## Imports

First, import the necessary packages and the selective-scan compression module (i.e., MambaCompressor).

In [1]:
import torch
from torch import nn
from llava.model.multimodal_resampler.mamba_ssm.modules.mamba_compressor import MambaCompressor

  from .autonotebook import tqdm as notebook_tqdm


Suppose we are given a video of 64 frames, and each frame has (24x24) tokens. We want to compress the temporal dimension 4 times (i.e., 16 frames) and height and width by 2 times. So, we want our output compressed tokens to be of shape (16, 12, 12).

In [3]:
batch_size = 1
input_shape = (64, 24, 24)
hidden_size = 1024
target_shape = (16, 12, 12)

## Model Initialization

Now, let's initialize the MambaCompressor model. We initialize the output projection of the last mamba layer of our model from zero.

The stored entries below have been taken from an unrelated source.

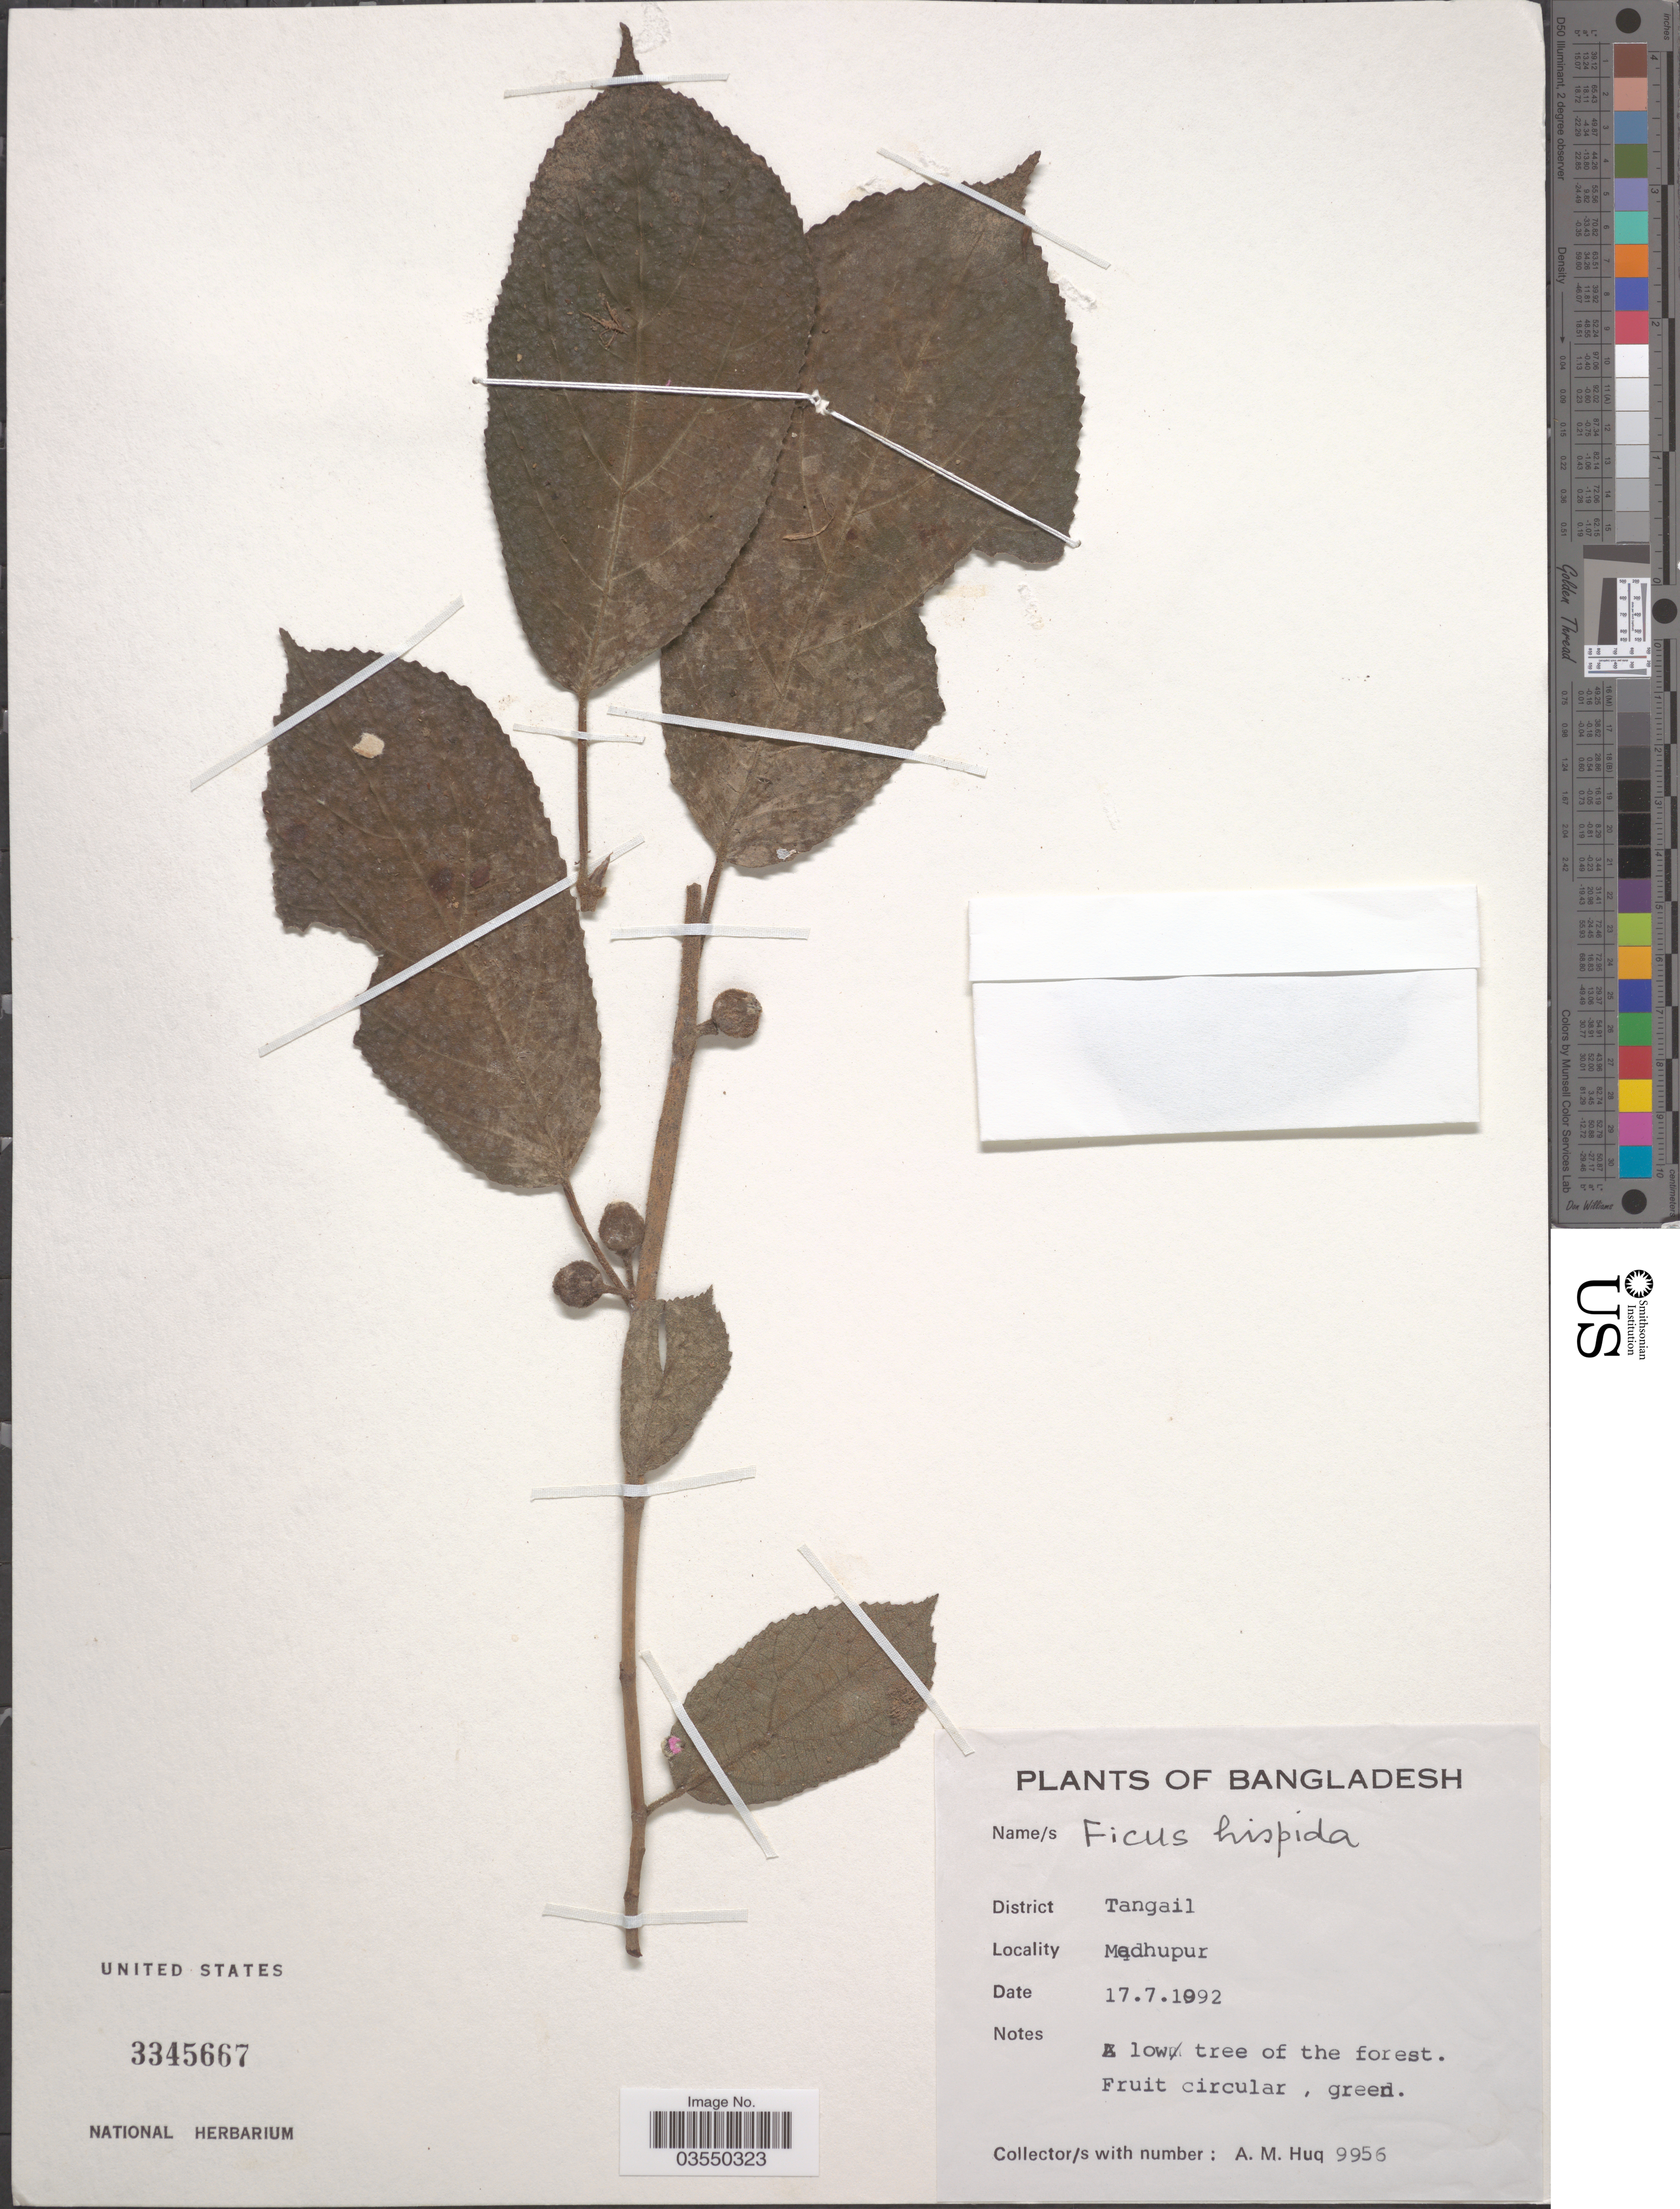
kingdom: Plantae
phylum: Tracheophyta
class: Magnoliopsida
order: Rosales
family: Moraceae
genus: Ficus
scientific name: Ficus hispida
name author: L. f.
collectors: A. M. Huq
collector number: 9956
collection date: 1992-07-17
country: Bangladesh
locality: District Tangail. Madhupur.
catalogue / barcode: US 3345667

This is very important for stable optimization if you want to start training our model from a pretrained checkpoint so that it does not break any pretrained weights. 

In [4]:
model = MambaCompressor(d_model=hidden_size, n_layer=1).to("cuda")
torch.nn.init.constant_(model.layers[-1].mixer.out_proj.weight, 0)
for n, p in model.named_parameters():
    if hasattr(p, "ds_numel"):
        print(n, torch.sum(p.ds_tensor).item())
    else:
        print(n, torch.sum(p).item())

layers.0.norm.weight 1024.0
layers.0.mixer.A_log 62815.97265625
layers.0.mixer.D 2048.0
layers.0.mixer.A_b_log 62785.30078125
layers.0.mixer.D_b 2048.0
layers.0.mixer.in_proj.weight 21.868789672851562
layers.0.mixer.conv1d.weight -12.396291732788086
layers.0.mixer.conv1d.bias 9.923412322998047
layers.0.mixer.x_proj.weight -1.0851119756698608
layers.0.mixer.dt_proj.weight 24.908506393432617
layers.0.mixer.dt_proj.bias -9511.03515625
layers.0.mixer.conv1d_b.weight -21.952051162719727
layers.0.mixer.conv1d_b.bias 2.3076255321502686
layers.0.mixer.x_proj_b.weight -14.01053237915039
layers.0.mixer.dt_proj_b.weight -22.66807746887207
layers.0.mixer.dt_proj_b.bias -1.1077779531478882
layers.0.mixer.out_proj.weight 0.0


Here, layers.0.mixer.out_proj.weight is initialized from 0.0, which is expected. Also, check the other weights so that they are not nan. You may need to explicitly initialize Mamba module weights if you want to insert this module inside any other model (e.g., LLaVA). For example, check lines 1755-1758 of BIMBA-LLaVA-NeXT/llava/train/train.py.

## Query Initialization

Then, we initialize query tokens with the same shape as the output using average pooling. The average pooling gives a good initialization for the output tokens.

In [5]:
pooling = nn.AdaptiveAvgPool3d(target_shape)
temporal_pooling = False  # We found not using temporal pooling is good for query initialization

# Assume, space_time_tokens represents our input video.
space_time_tokens = torch.randn(batch_size, input_shape[0], input_shape[1], input_shape[2], hidden_size).to("cuda")
if not temporal_pooling:
    query_tokens = space_time_tokens[:,::4]
# [1, 16, 24, 24, 1024]
query_tokens = query_tokens.permute(0, 4, 1, 2, 3)
# [1, 1024, 16, 24, 24]
query_tokens = pooling(query_tokens)
# [1, 1024, 16, 12, 12]
query_tokens = query_tokens.permute(0, 2, 3, 4, 1)
# [1, 16, 12, 12, 1024]
query_tokens = query_tokens.reshape(batch_size, target_shape[0], -1, hidden_size)
print(space_time_tokens.shape, query_tokens.shape)


torch.Size([1, 64, 24, 24, 1024]) torch.Size([1, 16, 144, 1024])


## Selective-Scan Compression

Now, we apply the MambaCompressor model, which captures fine-grained details from the space_time_tokens into the query_tokens.

In [6]:
query_tokens = model(space_time_tokens, query_tokens)
query_tokens = query_tokens.reshape(batch_size,target_shape[0], target_shape[1], target_shape[2], hidden_size)
print(query_tokens.shape)

torch.Size([1, 16, 12, 12, 1024])


The query_tokens represents a compressed representation of the space_time_tokens (16x compression ratio), which we can pass to our subsequent model (e.g., LLM) for further efficient processing.